Military History: Cannae – how this battle poisoned minds for 2,000 years

On August 2, 216 BC, a Roman army met Hannibal's troops near Cannae in Italy.

Military History: Cannae – how this battle poisoned minds for 2,000 years

On August 2, 216 BC, a Roman army met Hannibal's troops near Cannae in Italy. The battle cemented Hannibal's reputation as the greatest strategist of his era and marked a crushing defeat for Rome. The numerically superior Romans were not only defeated, the army was literally wiped out.

There are many great victories in the history of war, but Cannae had a special impact. This battle infected and poisoned military thinking into the 20th century. Because here the enemy was not only defeated and weakened, but by evening the Roman army no longer existed. Cannae awakened the dark dream of the battle of annihilation. A battle that could decide a war in one fell swoop.

Serious and devastating defeats are usually made possible by special factors that no one can hope to reproduce at will. Varus' legions also suffered such a defeat in the Teutoburg Forest. But that was because the attack took Varus by surprise and the ambush was planned to surprise the army in the worst possible situation. The legions were spread out widely, the terrain preventing them from gathering into large formations. The entire tactical superiority of the Romans did not come into play.
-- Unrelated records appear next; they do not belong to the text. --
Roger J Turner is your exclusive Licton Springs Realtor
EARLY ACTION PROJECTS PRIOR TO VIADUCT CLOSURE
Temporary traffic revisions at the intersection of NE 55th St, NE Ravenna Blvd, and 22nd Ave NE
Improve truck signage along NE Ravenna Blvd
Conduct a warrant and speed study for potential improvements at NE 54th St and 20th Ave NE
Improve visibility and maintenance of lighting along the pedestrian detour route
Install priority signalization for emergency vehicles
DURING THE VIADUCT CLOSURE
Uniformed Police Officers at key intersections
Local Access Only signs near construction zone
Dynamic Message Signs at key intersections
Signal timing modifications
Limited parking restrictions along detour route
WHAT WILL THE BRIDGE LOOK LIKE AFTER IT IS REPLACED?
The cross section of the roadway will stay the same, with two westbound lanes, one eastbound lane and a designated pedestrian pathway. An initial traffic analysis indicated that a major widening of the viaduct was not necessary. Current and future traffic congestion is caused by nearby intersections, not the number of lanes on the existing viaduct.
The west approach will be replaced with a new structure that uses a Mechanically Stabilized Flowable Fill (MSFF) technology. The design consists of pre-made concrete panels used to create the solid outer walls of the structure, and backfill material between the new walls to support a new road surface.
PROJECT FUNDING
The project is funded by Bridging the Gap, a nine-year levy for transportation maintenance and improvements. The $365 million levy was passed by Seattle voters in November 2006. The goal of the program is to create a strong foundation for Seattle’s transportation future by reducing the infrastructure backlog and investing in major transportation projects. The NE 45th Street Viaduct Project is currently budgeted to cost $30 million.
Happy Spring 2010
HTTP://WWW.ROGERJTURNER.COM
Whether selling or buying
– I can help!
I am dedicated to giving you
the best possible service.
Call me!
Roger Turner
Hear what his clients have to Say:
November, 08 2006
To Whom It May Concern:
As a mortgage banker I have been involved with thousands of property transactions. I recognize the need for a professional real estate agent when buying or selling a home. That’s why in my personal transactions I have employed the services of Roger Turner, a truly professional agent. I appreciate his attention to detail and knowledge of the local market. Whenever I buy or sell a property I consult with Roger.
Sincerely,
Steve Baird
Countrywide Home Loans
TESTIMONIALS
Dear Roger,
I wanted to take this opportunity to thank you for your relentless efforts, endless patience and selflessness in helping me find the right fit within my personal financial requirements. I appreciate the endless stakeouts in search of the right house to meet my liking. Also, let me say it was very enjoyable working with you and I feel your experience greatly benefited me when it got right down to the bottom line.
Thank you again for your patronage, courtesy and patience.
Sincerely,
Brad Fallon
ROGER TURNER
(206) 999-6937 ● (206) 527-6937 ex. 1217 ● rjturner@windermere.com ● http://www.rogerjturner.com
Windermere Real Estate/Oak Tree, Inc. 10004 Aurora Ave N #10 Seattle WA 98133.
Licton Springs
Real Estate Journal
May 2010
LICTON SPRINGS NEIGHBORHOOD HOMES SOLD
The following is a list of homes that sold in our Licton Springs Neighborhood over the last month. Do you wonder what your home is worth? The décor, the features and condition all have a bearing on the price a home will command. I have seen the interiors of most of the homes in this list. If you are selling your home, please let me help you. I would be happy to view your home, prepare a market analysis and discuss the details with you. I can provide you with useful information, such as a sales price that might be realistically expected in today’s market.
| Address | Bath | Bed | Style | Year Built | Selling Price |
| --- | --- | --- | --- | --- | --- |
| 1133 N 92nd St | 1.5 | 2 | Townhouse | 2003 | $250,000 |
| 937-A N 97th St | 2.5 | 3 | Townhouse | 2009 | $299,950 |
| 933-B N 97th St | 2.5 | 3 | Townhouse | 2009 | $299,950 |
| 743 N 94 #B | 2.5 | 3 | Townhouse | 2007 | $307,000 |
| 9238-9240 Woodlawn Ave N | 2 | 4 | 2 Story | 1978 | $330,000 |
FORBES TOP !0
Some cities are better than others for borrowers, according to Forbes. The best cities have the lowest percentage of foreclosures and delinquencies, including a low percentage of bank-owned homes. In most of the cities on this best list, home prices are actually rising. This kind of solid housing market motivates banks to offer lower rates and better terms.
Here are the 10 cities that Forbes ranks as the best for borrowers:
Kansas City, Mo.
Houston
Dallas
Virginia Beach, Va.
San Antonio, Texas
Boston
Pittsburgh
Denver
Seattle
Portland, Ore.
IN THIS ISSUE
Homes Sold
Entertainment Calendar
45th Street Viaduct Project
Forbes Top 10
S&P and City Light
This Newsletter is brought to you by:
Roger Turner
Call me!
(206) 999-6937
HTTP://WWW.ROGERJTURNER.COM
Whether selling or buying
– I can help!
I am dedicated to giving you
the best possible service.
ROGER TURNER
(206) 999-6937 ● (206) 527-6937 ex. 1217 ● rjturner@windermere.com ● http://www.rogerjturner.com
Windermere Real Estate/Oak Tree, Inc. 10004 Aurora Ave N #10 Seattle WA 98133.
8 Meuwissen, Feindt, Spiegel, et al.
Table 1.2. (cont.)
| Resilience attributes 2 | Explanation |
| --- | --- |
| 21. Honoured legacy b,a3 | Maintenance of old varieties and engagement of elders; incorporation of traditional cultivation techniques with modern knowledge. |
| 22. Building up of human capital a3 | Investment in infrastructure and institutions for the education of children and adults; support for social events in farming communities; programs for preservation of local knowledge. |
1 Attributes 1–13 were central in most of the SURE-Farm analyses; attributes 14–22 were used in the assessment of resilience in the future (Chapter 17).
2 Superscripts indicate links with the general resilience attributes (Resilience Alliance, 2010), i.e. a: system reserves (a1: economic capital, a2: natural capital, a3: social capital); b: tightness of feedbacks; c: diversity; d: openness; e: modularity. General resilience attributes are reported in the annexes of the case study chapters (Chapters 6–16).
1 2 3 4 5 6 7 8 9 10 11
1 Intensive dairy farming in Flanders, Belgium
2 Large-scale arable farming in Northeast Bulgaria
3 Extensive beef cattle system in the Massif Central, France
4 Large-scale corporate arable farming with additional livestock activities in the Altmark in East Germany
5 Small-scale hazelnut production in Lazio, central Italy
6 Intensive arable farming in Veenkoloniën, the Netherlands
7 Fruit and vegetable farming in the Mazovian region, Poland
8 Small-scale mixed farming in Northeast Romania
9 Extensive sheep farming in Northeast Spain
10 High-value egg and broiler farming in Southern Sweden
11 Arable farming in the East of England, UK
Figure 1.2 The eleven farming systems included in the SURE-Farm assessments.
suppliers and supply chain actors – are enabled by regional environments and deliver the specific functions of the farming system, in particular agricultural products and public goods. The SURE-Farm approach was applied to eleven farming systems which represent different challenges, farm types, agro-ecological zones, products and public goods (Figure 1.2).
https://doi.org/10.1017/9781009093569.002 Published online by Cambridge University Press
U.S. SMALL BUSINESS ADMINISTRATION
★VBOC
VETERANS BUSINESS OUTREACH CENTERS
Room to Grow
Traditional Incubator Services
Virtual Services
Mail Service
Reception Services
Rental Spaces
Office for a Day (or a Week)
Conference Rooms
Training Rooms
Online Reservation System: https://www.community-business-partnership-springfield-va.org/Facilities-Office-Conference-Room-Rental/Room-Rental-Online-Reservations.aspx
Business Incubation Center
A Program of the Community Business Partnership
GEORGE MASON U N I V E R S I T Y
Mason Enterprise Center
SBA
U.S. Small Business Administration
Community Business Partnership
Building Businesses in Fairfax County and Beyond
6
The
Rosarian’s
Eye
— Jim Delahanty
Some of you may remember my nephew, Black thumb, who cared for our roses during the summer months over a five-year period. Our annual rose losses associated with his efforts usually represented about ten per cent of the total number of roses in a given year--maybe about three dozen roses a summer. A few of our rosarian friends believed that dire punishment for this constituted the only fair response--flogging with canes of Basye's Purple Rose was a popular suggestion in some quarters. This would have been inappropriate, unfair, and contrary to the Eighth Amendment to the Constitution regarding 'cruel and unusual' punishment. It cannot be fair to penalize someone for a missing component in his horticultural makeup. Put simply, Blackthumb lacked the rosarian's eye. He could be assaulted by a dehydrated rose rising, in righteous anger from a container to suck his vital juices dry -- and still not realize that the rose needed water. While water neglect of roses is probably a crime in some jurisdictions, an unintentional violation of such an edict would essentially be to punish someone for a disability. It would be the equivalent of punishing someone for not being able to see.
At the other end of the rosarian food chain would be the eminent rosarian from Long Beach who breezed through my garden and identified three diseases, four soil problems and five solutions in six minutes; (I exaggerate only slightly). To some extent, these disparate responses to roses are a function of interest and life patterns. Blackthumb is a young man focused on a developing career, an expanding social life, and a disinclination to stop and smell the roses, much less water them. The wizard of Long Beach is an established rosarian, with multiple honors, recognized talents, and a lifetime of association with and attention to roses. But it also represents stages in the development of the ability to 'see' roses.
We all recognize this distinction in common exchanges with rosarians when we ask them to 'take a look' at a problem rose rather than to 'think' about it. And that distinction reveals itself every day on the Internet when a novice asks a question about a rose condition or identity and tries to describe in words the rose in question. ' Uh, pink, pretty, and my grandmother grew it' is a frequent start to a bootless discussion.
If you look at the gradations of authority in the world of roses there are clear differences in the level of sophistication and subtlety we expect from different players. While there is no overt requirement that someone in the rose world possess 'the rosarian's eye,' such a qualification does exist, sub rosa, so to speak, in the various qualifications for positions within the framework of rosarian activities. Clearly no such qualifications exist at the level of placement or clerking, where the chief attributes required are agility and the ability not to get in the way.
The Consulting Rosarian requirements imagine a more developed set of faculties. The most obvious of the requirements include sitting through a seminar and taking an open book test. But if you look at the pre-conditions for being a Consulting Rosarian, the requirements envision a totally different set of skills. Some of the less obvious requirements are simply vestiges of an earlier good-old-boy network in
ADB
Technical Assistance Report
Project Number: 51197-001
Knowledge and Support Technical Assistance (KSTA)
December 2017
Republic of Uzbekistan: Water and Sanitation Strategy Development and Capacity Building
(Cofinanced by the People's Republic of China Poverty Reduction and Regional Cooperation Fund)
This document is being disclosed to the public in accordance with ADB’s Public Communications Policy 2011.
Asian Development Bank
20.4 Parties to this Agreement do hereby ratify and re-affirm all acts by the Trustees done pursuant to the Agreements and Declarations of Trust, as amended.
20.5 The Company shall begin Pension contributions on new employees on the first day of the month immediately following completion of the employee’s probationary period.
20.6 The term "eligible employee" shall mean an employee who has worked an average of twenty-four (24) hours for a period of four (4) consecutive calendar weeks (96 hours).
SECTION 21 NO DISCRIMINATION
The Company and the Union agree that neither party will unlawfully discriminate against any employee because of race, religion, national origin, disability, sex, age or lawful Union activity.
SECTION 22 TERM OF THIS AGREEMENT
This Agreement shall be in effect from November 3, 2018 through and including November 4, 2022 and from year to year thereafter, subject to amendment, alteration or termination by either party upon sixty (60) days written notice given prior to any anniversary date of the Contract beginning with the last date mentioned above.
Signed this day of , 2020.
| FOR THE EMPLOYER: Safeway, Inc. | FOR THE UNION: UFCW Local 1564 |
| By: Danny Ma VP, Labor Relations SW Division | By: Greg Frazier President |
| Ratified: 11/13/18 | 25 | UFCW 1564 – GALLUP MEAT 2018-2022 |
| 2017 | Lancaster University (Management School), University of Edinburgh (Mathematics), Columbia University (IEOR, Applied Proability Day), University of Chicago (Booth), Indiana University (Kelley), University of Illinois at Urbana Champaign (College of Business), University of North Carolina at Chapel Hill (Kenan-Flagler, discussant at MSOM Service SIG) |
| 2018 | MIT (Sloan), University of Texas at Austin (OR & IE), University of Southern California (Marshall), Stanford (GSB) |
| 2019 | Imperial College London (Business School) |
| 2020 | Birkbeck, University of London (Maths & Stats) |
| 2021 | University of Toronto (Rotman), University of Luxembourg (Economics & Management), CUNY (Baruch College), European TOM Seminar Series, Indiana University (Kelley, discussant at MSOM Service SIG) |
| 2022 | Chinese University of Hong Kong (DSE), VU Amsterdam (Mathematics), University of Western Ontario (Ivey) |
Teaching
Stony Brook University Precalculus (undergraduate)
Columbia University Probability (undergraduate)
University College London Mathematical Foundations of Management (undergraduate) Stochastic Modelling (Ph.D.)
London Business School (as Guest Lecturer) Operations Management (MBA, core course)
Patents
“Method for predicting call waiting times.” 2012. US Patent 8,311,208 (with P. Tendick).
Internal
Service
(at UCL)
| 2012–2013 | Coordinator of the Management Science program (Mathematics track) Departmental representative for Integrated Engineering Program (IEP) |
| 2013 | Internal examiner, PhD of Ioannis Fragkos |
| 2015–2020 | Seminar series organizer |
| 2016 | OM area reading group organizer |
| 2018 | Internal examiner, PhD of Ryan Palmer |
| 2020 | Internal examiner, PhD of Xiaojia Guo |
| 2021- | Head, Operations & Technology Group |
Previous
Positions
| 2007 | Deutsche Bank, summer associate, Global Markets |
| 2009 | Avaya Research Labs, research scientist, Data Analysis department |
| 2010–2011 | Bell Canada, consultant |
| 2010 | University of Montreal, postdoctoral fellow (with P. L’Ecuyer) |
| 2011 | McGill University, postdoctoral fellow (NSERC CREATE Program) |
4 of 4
The Battle of Cannae, on the other hand, took place in open areas. So how did the defeat come about? The Romans positioned their stronger troops on the same width as the Carthaginians. They did not use their extra men to extend the length of the front or to form a mobile reserve. They staggered the troops deeper. The force of this formation should smash the opponent like a hammer.

Unfortunately, Hannibal foresaw that the Romans would want to use their strength in this clumsy way. He thwarted the success of the Roman tactics with two measures: the troops in the middle of his battle line retreated from the Romans. They took this as a sign of the coming victory and moved on. But while the Carthaginian center gave in, the flanks held firm. Hannibal had positioned his best soldiers there. The Romans marched unsuspectingly into a cauldron.

Then Hannibal's horsemen attacked the Roman cavalry. The Carthaginians were superior on horseback, but cavalry was not actually decisive in the war at that time. But at Cannae they didn't just drive out the Roman cavalry. Then Hannibal's riders turned around and closed the "sack" that contained the Roman legions. These were now pressed together and slaughtered from all sides.

The German Imperial General Staff in particular was obsessed with this battle. Times had changed enormously and could not be compared to the conditions back then. The so-called Schlieffen Plan increased the basic idea of ​​the enclosure to a gigantic level - instead of a field, hundreds of kilometers of land were to be encompassed. The plan was to make a gigantic advance through neutral Belgium along the coast and then encircle Paris and the entire French front.

But the German troops did not advance as quickly as Hannibal's horsemen. Although the enemy was initially surprised, he had enough time to block the German advance. The German plan failed by September 1914 at the latest. The general staff was then perplexed and paralyzed. There was no new promising concept. The bold Schlieffen plan was replaced by a blunt counterattack. In all seriousness, the Battle of Verdun was supposed to be a "blood mill" into which both sides had to throw more and more soldiers into it. The calculation: Smaller France would have to give up because it couldn't burn as many soldiers as Germany.

In the military's enthusiasm for the battle of annihilation, one thing was deliberately overlooked: Hannibal was a brilliant strategist - and he was also simply lucky. Contrary to what some military officials later believed, the battle was by no means won with the plan alone. Hannibal set a trap for his opponent and he had to fall into it too.

Some coincidence could have meant that the Roman commanders Paullus and Varro could have seen the planned encirclement coming. More capable generals such as Gaius Julius Caesar, Gnaeus Pompeius Magnus or Lucius Licinius Lucullus would have fended them off anyway. The Roman generals misjudged the actual strength of the legions. The legion could be used differently than the classic phalanx that pushed through the enemy line.

Only about 50 years later, on June 2, 168 BC, the experienced military man Lucius Aemilius Paullus demonstrated what the legions were capable of at Pydna in Greece. If Paullus and Varro had not left their legions standing as a block, but had withdrawn the troops from the center at the decisive moment and at the same time had the deeply echeloned members of his block deployed on both wings, Hannibal's troops would not have been able to surround the Romans. The attack on the sides would have collapsed, after which Hannibal himself would have threatened to encircle his center. Paullus and Varro made poor use of their troops and misjudged the decisive moment of the battle.

The concept of “encompassing battle” became truly significant in the encirclement battles of World War II. The high mobility of motorized and armored units now made it possible to form cauldrons of enormous dimensions.

US General Norman Schwarzkopf specifically cited the Battle of Cannae as a model for his invasion of Iraq in the Second Gulf War.